= Seduction (Heifner play) =

Seduction is a 2004 one-act play by Jack Heifner. It is an all-male, gay adaptation of the 1897 play La Ronde (or Reigen) by Arthur Schnitzler.

== Structure ==
The encounters closely follow those of Schnitzler's play, albeit with some changes to the characters' archetypes.

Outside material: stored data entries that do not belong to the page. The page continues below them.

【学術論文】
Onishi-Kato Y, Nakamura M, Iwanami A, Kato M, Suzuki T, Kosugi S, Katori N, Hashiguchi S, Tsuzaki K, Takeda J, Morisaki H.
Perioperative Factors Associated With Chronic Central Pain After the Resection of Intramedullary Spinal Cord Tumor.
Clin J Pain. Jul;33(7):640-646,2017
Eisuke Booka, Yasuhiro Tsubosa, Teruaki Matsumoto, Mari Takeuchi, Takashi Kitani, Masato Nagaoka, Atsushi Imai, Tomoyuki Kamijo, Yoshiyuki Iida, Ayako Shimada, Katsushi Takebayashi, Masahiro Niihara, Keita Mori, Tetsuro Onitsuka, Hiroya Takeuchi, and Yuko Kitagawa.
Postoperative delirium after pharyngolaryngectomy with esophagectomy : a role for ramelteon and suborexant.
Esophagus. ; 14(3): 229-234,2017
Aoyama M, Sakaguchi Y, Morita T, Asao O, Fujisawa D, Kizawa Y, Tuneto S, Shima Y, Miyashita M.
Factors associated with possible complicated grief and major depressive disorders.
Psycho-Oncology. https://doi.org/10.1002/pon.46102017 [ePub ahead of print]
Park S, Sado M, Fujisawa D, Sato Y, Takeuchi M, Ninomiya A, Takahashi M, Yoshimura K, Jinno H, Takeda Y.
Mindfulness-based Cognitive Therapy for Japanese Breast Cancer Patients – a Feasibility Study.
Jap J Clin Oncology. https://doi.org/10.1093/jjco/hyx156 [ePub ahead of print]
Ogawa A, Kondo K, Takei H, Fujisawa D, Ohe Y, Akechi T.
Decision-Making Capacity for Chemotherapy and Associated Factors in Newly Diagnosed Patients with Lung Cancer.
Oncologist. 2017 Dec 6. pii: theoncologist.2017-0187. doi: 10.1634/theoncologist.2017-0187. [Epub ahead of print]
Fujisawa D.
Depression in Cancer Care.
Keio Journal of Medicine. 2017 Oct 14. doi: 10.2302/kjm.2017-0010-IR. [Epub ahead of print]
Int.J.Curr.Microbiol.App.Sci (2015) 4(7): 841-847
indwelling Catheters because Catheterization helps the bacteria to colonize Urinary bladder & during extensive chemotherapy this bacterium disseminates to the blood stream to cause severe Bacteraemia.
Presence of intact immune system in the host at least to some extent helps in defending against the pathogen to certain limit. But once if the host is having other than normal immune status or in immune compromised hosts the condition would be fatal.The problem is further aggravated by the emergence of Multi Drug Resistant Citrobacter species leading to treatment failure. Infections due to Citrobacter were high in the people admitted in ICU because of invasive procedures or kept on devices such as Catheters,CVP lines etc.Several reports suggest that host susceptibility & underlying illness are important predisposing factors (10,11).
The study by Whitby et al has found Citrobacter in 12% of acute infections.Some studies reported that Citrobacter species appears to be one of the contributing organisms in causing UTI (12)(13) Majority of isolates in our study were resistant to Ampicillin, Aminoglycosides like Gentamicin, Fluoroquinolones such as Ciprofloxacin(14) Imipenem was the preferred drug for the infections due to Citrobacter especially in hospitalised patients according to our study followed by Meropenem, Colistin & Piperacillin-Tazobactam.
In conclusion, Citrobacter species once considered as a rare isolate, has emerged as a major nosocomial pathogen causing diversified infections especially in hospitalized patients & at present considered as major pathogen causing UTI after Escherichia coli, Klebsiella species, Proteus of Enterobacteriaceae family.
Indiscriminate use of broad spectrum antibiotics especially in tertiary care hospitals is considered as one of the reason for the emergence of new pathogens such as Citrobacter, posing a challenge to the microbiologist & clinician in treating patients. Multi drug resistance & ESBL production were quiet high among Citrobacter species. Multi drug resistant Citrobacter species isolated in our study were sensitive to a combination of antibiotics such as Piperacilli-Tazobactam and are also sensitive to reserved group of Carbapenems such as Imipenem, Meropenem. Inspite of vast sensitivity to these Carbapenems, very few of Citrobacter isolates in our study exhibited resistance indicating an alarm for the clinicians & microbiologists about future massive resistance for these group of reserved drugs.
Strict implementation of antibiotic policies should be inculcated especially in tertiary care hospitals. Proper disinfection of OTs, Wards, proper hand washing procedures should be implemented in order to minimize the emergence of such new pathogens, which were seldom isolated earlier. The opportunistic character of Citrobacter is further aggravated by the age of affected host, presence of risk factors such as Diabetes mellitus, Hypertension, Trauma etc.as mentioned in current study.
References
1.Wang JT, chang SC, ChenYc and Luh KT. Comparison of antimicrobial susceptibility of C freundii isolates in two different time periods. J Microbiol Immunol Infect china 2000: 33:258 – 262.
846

The encounters are as follows:
1. The Sex Worker and the Sailor
2. The Sailor and the Gardner (the Parlor Maid, originally the third partner in La Ronde, has her day off)
3. The Gardner and the Young Gentleman
4. The Young Gentleman and the Professor
5. The Professor and His Partner
6. The Partner and the Dim-Witted Teen
7. The Dim-Witted Teen and the Playwright
8. The Playwright and the Actor
9. The Actor and the Movie Producer
10. The Movie Producer and the Sex Worker

== Production history ==
Seduction had its world premiere in San Francisco at the New Conservatory Theatre on January 31, 2004, directed by Christopher Jenkins. The play had its European premiere that same year, with Tim McArthur directing the production. It opened at the Baron's Court Theatre in London on November 9, 2004.

It was revived in London in 2011 by Above The Stag Theatre, with Peter Bull directing and Lee Proud choreographing.